# AIM OF THE EXERCISE
Could you rewrite all of the data below as a JSON list of strings, one string for each line, with blank lines left out?

───

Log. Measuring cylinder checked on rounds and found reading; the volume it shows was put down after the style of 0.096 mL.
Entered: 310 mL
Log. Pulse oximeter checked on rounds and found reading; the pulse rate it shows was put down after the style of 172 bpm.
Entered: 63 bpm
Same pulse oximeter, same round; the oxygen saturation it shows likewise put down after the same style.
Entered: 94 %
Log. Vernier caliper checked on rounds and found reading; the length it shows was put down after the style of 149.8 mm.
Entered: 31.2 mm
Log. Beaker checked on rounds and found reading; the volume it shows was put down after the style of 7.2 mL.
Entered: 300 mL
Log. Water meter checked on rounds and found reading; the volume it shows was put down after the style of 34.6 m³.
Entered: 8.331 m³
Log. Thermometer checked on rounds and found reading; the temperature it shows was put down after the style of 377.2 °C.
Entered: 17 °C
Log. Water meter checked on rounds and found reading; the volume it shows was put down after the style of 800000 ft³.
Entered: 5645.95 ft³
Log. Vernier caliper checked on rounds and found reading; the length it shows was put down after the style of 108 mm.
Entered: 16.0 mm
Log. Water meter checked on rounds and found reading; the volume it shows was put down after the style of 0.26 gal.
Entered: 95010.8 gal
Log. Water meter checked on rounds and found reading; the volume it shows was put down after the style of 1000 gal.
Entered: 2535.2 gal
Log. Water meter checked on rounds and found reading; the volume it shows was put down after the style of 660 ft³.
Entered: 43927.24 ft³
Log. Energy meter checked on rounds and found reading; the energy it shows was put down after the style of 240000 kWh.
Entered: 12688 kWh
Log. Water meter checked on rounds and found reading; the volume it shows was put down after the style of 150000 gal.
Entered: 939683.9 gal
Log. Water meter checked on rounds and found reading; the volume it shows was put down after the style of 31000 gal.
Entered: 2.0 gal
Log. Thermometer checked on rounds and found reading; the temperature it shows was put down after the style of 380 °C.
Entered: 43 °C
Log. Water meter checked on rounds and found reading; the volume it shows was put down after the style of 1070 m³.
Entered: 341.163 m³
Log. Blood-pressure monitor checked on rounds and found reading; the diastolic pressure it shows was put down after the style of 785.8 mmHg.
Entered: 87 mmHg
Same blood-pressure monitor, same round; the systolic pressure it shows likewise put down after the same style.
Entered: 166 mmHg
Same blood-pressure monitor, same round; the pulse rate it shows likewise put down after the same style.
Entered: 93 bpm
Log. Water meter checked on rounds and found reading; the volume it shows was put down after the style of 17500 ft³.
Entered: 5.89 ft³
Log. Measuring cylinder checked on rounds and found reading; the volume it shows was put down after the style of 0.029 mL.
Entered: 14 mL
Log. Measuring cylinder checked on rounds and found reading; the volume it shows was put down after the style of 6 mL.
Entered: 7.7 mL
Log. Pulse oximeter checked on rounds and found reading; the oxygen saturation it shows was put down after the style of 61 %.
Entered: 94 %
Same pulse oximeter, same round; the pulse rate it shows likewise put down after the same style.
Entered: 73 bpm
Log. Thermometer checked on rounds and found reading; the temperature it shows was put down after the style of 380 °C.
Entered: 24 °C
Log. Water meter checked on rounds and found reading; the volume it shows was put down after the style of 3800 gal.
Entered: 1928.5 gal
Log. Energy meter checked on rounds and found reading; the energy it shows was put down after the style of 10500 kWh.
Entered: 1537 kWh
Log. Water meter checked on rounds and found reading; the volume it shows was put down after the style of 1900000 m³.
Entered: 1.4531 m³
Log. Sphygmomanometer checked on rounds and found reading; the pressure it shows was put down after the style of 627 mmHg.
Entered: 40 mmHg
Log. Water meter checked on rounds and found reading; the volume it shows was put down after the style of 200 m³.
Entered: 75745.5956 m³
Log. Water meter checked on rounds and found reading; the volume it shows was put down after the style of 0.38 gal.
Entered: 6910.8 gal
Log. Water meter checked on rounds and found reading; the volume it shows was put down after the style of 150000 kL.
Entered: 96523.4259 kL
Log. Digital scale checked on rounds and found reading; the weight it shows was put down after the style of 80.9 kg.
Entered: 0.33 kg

───

# ANSWER TO THIS TASK
[
  "Log. Measuring cylinder checked on rounds and found reading; the volume it shows was put down after the style of 0.096 mL.",
  "Entered: 310 mL",
  "Log. Pulse oximeter checked on rounds and found reading; the pulse rate it shows was put down after the style of 172 bpm.",
  "Entered: 63 bpm",
  "Same pulse oximeter, same round; the oxygen saturation it shows likewise put down after the same style.",
  "Entered: 94 %",
  "Log. Vernier caliper checked on rounds and found reading; the length it shows was put down after the style of 149.8 mm.",
  "Entered: 31.2 mm",
  "Log. Beaker checked on rounds and found reading; the volume it shows was put down after the style of 7.2 mL.",
  "Entered: 300 mL",
  "Log. Water meter checked on rounds and found reading; the volume it shows was put down after the style of 34.6 m³.",
  "Entered: 8.331 m³",
  "Log. Thermometer checked on rounds and found reading; the temperature it shows was put down after the style of 377.2 °C.",
  "Entered: 17 °C",
  "Log. Water meter checked on rounds and found reading; the volume it shows was put down after the style of 800000 ft³.",
  "Entered: 5645.95 ft³",
  "Log. Vernier caliper checked on rounds and found reading; the length it shows was put down after the style of 108 mm.",
  "Entered: 16.0 mm",
  "Log. Water meter checked on rounds and found reading; the volume it shows was put down after the style of 0.26 gal.",
  "Entered: 95010.8 gal",
  "Log. Water meter checked on rounds and found reading; the volume it shows was put down after the style of 1000 gal.",
  "Entered: 2535.2 gal",
  "Log. Water meter checked on rounds and found reading; the volume it shows was put down after the style of 660 ft³.",
  "Entered: 43927.24 ft³",
  "Log. Energy meter checked on rounds and found reading; the energy it shows was put down after the style of 240000 kWh.",
  "Entered: 12688 kWh",
  "Log. Water meter checked on rounds and found reading; the volume it shows was put down after the style of 150000 gal.",
  "Entered: 939683.9 gal",
  "Log. Water meter checked on rounds and found reading; the volume it shows was put down after the style of 31000 gal.",
  "Entered: 2.0 gal",
  "Log. Thermometer checked on rounds and found reading; the temperature it shows was put down after the style of 380 °C.",
  "Entered: 43 °C",
  "Log. Water meter checked on rounds and found reading; the volume it shows was put down after the style of 1070 m³.",
  "Entered: 341.163 m³",
  "Log. Blood-pressure monitor checked on rounds and found reading; the diastolic pressure it shows was put down after the style of 785.8 mmHg.",
  "Entered: 87 mmHg",
  "Same blood-pressure monitor, same round; the systolic pressure it shows likewise put down after the same style.",
  "Entered: 166 mmHg",
  "Same blood-pressure monitor, same round; the pulse rate it shows likewise put down after the same style.",
  "Entered: 93 bpm",
  "Log. Water meter checked on rounds and found reading; the volume it shows was put down after the style of 17500 ft³.",
  "Entered: 5.89 ft³",
  "Log. Measuring cylinder checked on rounds and found reading; the volume it shows was put down after the style of 0.029 mL.",
  "Entered: 14 mL",
  "Log. Measuring cylinder checked on rounds and found reading; the volume it shows was put down after the style of 6 mL.",
  "Entered: 7.7 mL",
  "Log. Pulse oximeter checked on rounds and found reading; the oxygen saturation it shows was put down after the style of 61 %.",
  "Entered: 94 %",
  "Same pulse oximeter, same round; the pulse rate it shows likewise put down after the same style.",
  "Entered: 73 bpm",
  "Log. Thermometer checked on rounds and found reading; the temperature it shows was put down after the style of 380 °C.",
  "Entered: 24 °C",
  "Log. Water meter checked on rounds and found reading; the volume it shows was put down after the style of 3800 gal.",
  "Entered: 1928.5 gal",
  "Log. Energy meter checked on rounds and found reading; the energy it shows was put down after the style of 10500 kWh.",
  "Entered: 1537 kWh",
  "Log. Water meter checked on rounds and found reading; the volume it shows was put down after the style of 1900000 m³.",
  "Entered: 1.4531 m³",
  "Log. Sphygmomanometer checked on rounds and found reading; the pressure it shows was put down after the style of 627 mmHg.",
  "Entered: 40 mmHg",
  "Log. Water meter checked on rounds and found reading; the volume it shows was put down after the style of 200 m³.",
  "Entered: 75745.5956 m³",
  "Log. Water meter checked on rounds and found reading; the volume it shows was put down after the style of 0.38 gal.",
  "Entered: 6910.8 gal",
  "Log. Water meter checked on rounds and found reading; the volume it shows was put down after the style of 150000 kL.",
  "Entered: 96523.4259 kL",
  "Log. Digital scale checked on rounds and found reading; the weight it shows was put down after the style of 80.9 kg.",
  "Entered: 0.33 kg"
]